▶ _Metti in pratica_:
[a] Nel testo sulla sciatalgia, dove si trova il muscolo piriforme?
[b] Per favore, trascrivi parola per parola il brano del testo sulla sciatalgia che comincia con "Le sciatalgie, inoltre, possono" e prosegue fino a "(artrosi) o tumori.".
[c] Traduci in inglese questa frase del testo sulla sciatalgia: "Anche la tensione della dura madre può produrre una trazione sulle radici nervose, creando sintomi simili."

▶ _Testo fornito_:
++++++++++
MEDICINA ONLINE MUSCOLO PIRIFORME SINDROME SCIATICA NERVO SCIATICO DIFFERENZE ANATOMIA FUNZIONI PATOLOGIE INFIAMMAZIONEUna sciatica è tipicamente causata da un’ernia del disco: il nervo sciatico è composto da più radici che hanno origine nel foro tra due vertebre lombari; se una parte del disco fuoriesce e comprime una di queste radici, si proverà dolore o formicolio lungo il percorso del nervo che origina dalla radice compressa.
Le sciatalgie, inoltre, possono essere causate da:

  • problemi metabolici (es. diabete);
  • scompensi nutrizionali;
  • problemi circolatori;
  • molto più raramente, infezioni del nervo, osteofiti (artrosi) o tumori.

Quando la sciatalgia non è sciatalgia

Gli stessi sintomi di una sciatalgia possono essere causati dalla sindrome del piriforme, ovvero una contrattura del muscolo piriforme, situato tra osso sacro e femore, che comprime il vicino nervo sciatico, a tal proposito leggi: Sindrome del piriforme: sintomi, esercizi, cura e recupero

Spesso, invece, vengono diagnosticati come sciatalgie dolori che sono invece da attribuirsi a una postura o deambulazione scorrette, a causa delle quali i muscoli delle gambe devono lavorare in maniera asimmetrica: se una gamba si sforza più dell’altra, i suoi muscoli inizieranno a un certo punto a “lamentarsi”, producendo sintomi simili a quelli di una sciatalgia vera e propria. Anche la tensione della dura madre può produrre una trazione sulle radici nervose, creando sintomi simili. Infine, vi è il fattore iatrogenico: alcuni medicinali (ad esempio le statine contro il colesterolo) danneggiano il metabolismo cellulare dei muscoli, i quali possono diventare dolenti, spesso in un arto, mimando così i sintomi di una sciatalgia.
++++++++++
▶ _Dati estratti_:
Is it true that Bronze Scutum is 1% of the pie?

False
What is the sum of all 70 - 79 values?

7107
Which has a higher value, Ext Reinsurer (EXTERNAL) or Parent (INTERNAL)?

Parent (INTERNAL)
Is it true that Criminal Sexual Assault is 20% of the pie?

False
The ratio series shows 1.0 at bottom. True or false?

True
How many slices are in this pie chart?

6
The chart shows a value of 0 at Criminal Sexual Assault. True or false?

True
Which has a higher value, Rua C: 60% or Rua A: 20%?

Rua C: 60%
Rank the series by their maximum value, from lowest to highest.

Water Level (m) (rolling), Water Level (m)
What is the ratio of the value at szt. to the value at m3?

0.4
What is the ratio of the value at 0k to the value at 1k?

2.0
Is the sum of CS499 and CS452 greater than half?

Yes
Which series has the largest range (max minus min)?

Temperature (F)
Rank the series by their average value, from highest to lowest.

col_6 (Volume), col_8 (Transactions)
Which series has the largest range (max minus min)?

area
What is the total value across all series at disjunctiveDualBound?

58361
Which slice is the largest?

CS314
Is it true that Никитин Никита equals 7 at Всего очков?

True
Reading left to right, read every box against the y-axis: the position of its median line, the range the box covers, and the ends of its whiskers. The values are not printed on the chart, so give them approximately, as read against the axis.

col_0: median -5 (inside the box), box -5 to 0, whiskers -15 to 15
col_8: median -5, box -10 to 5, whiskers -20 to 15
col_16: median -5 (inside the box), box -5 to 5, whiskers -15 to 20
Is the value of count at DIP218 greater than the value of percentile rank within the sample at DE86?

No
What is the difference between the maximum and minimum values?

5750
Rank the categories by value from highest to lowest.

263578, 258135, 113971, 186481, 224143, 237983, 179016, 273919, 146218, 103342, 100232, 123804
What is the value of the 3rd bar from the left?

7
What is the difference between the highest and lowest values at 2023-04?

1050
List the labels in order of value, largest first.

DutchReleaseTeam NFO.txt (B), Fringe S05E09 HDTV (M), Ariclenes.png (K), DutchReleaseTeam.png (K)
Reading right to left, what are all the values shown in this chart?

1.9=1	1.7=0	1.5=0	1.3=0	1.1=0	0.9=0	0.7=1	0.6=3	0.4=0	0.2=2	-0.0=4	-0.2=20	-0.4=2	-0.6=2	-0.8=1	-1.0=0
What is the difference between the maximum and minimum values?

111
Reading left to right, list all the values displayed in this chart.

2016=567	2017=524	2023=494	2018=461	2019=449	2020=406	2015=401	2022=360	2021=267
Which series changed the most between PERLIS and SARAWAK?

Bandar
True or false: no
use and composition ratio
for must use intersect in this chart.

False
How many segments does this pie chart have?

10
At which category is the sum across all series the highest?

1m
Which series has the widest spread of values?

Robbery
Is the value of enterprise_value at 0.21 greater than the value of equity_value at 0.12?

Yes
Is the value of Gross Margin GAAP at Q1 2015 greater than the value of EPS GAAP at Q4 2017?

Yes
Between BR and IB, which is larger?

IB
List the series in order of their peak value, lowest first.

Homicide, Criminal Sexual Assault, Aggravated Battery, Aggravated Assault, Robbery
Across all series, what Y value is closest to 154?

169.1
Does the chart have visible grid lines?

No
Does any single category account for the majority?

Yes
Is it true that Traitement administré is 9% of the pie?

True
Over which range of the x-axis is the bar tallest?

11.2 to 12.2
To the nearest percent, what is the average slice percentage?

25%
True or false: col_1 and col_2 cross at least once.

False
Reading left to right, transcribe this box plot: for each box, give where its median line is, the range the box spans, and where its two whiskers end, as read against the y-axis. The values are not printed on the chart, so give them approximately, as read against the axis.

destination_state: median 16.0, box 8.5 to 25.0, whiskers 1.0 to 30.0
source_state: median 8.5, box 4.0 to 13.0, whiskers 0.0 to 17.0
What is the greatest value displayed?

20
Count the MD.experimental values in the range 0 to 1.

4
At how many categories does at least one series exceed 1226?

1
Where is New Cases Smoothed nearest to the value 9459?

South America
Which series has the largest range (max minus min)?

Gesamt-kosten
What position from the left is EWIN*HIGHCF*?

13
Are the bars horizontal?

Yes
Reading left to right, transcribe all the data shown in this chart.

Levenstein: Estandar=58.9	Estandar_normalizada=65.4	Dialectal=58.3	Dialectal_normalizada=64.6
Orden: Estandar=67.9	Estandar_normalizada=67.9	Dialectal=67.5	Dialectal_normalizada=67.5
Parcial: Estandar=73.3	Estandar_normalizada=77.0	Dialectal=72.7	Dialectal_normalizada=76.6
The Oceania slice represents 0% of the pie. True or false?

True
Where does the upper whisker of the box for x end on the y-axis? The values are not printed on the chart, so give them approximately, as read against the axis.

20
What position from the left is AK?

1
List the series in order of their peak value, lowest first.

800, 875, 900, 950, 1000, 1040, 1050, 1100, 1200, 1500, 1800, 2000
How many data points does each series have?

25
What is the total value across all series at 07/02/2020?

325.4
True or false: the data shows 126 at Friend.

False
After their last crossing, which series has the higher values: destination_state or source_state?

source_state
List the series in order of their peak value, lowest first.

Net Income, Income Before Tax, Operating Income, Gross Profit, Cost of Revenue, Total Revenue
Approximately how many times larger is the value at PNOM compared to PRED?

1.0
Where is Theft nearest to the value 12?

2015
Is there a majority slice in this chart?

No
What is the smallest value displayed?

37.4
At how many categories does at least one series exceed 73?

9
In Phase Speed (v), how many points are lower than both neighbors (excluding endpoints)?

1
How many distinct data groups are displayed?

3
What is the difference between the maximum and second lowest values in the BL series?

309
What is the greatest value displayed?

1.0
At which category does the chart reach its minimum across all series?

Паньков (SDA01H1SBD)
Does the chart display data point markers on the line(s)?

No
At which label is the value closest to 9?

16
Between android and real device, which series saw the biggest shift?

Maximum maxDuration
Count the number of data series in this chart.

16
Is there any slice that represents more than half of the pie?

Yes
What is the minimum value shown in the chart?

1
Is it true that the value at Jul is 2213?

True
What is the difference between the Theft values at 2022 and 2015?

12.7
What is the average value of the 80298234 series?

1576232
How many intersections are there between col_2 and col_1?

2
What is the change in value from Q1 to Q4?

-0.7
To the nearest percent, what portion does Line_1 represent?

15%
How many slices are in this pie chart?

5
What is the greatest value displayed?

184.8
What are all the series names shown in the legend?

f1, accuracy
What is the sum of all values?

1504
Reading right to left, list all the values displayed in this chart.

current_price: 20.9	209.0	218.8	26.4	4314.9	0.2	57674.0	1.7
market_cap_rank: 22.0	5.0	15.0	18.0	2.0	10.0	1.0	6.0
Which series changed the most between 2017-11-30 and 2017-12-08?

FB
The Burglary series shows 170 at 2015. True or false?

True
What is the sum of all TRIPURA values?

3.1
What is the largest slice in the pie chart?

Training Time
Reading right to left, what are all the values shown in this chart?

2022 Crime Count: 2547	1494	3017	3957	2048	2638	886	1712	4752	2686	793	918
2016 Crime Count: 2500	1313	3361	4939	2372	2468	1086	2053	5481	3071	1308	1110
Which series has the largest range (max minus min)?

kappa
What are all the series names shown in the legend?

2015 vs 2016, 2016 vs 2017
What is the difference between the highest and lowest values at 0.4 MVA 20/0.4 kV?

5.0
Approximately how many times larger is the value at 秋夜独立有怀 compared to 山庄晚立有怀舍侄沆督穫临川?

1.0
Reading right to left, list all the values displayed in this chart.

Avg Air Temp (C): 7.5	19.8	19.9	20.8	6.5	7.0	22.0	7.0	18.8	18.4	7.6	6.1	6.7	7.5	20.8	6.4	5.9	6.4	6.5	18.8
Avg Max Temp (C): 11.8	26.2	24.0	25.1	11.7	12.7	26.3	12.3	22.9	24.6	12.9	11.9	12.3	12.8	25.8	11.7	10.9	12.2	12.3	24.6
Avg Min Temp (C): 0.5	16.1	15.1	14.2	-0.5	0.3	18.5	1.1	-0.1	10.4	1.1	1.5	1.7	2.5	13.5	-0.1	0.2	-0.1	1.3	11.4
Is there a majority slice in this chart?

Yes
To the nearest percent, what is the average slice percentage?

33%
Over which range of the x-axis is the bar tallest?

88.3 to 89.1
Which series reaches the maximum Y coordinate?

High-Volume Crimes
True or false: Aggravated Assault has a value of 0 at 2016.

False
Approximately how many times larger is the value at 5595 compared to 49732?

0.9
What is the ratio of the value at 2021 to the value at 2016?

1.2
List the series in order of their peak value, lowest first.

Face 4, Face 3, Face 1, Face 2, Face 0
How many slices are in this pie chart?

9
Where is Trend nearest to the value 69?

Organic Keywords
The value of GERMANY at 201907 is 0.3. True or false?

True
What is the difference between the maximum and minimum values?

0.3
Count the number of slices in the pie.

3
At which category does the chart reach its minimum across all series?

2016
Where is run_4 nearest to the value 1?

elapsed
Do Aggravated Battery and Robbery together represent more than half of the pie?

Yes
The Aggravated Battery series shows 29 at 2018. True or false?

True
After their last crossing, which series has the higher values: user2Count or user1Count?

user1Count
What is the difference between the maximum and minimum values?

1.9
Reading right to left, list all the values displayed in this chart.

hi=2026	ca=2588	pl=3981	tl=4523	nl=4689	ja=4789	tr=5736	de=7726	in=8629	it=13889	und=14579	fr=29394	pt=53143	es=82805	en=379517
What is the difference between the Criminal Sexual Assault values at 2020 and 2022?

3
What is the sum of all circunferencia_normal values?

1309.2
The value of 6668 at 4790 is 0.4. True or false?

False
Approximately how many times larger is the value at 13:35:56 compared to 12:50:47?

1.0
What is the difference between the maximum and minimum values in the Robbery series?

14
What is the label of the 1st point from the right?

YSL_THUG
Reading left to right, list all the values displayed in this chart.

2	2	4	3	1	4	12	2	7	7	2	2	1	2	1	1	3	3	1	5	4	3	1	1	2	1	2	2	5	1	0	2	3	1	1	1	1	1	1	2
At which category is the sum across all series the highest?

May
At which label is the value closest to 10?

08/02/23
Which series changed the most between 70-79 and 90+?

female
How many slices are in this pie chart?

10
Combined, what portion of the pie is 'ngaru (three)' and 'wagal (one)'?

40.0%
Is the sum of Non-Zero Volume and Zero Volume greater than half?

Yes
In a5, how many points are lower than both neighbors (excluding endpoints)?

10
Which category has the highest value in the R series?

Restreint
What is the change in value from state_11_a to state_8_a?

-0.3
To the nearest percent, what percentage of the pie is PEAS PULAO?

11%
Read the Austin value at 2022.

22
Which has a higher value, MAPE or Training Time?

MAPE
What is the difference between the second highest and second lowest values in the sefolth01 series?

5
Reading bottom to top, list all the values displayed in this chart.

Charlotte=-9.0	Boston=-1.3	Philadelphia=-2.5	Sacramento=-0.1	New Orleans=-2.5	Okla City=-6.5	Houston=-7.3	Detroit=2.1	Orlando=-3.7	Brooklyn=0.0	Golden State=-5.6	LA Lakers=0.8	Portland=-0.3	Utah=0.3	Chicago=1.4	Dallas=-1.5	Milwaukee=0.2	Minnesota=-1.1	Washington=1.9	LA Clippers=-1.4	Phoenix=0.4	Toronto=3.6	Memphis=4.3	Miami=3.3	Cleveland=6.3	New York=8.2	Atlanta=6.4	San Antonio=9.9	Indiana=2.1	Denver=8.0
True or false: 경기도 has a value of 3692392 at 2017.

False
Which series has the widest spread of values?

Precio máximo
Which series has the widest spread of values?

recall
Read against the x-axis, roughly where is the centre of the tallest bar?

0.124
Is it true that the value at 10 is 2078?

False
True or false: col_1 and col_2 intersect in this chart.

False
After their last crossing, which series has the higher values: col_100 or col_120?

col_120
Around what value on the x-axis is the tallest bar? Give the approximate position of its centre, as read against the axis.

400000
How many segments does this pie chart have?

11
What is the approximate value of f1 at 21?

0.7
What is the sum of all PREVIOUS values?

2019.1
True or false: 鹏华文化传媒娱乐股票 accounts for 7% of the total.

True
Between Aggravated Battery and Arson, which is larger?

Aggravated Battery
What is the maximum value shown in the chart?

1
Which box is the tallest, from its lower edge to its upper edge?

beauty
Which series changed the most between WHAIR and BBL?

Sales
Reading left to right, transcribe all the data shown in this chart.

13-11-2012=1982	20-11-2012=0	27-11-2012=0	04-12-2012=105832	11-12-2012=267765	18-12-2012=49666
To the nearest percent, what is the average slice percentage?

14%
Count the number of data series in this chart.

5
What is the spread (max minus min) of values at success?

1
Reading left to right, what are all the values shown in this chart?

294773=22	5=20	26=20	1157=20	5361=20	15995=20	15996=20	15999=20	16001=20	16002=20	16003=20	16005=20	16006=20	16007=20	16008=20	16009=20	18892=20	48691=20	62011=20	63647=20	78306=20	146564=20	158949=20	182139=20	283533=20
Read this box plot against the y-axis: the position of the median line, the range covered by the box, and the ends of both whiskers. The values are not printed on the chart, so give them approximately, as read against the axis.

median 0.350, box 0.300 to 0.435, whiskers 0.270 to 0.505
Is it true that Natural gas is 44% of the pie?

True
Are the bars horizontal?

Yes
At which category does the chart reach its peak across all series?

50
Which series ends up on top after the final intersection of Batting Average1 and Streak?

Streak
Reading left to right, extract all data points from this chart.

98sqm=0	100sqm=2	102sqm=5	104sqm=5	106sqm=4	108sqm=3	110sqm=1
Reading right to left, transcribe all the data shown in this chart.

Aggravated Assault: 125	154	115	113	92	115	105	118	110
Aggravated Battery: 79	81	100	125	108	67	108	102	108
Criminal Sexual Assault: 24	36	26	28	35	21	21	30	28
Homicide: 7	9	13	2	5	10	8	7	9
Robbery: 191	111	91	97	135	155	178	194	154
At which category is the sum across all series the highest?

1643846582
++++++++++
▶ _Soluzioni dell'esercizio_:
[a] Tra l'osso sacro e il femore.

[b]
Le sciatalgie, inoltre, possono essere causate da:

  • problemi metabolici (es. diabete);
  • scompensi nutrizionali;
  • problemi circolatori;
  • molto più raramente, infezioni del nervo, osteofiti (artrosi) o tumori.

[c] Tension of the dura mater can also produce traction on the nerve roots, creating similar symptoms.